Because of this setup, the title of the show earns a double meaning. People who know Lenore’s story will get that the title is a winking reference to Lenore herself, but those who are unfamiliar with the Free Range Kids parenting approach will only glean that the moms featured on the show are The Worst. Which … ugh. Lenore’s ownership of the title is with full tongue-in-cheek acceptance. These women aren’t in on that joke, and that makes me feel a little icky. Even if they are over the top in their parenting styles, even if they’ve invited a reality TV crew into their house, the title of the show is a kind of beat down that feels a little harsh. But maybe I’m sensitive, having just been reamed all over the Internet for being the opposite kind of Worst (I let my kids play unsupervised too much). Isn’t it a shame that the continuum of mothering seems to have “worst” on both ends? That deserves an article all on its own.

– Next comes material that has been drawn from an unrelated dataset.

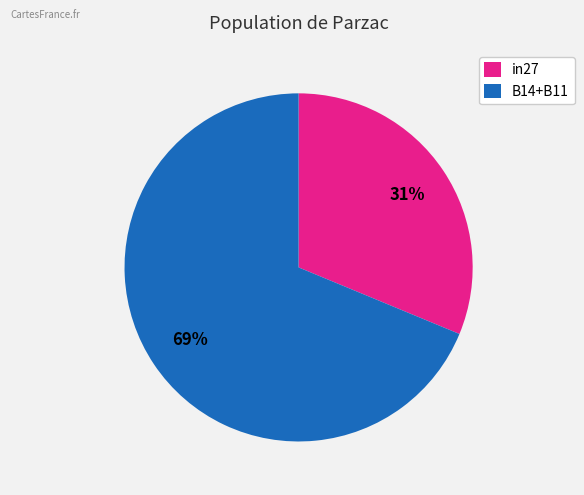

Is the sum of B14+B11 and in27 greater than half?

Yes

As I watched the show, I felt for these kids being trapped in their homes. But also, I feel for these mothers. As it typically goes in the familiar 22-minute reality-TV milieu, by the end of the episode the mothers learn to acquiesce to Lenore’s reasoning and their family’s pleading. The children enjoy some freedom. Everyone sees how nice it is. Big ribbon tied in a sparkly bow. The end.

What goes undiscussed, unrecognized, seemingly unnoticed is that these women are not just haha-Type-A-crazy-cartoon-character mamas. These are women with deep, painful anxieties. You can see the struggle in their eyes. They know their behavior isn’t healthy. They don’t enjoy feeling that the world is a predatory menace that will see their children murdered at any opportunity. They are not happy with their compulsion. And while having Lenore come in to try and reason with them is an interesting and possibly commendable first step, what really needs to be happening is some kind of therapeutic intervention. But I guess Struggling Anxiety-Riddled Mothers Who Need Compassionate Cognitive Behavioral Therapy is probably too long a title for a TV show.

When it comes to Lenore Skenazy’s Fight Against Nutballs, these women are not the nutballs to fight against. These are women who need support and a healthy dose of therapy. Show me a TV program where Lenore brings the concept of Free Range Kids to a neighborhood intent on calling police when a child rides her bike alone, when busybodies get a talking to from our favorite batty reverse Mary Poppins, and then … then I’ll watch it every single day.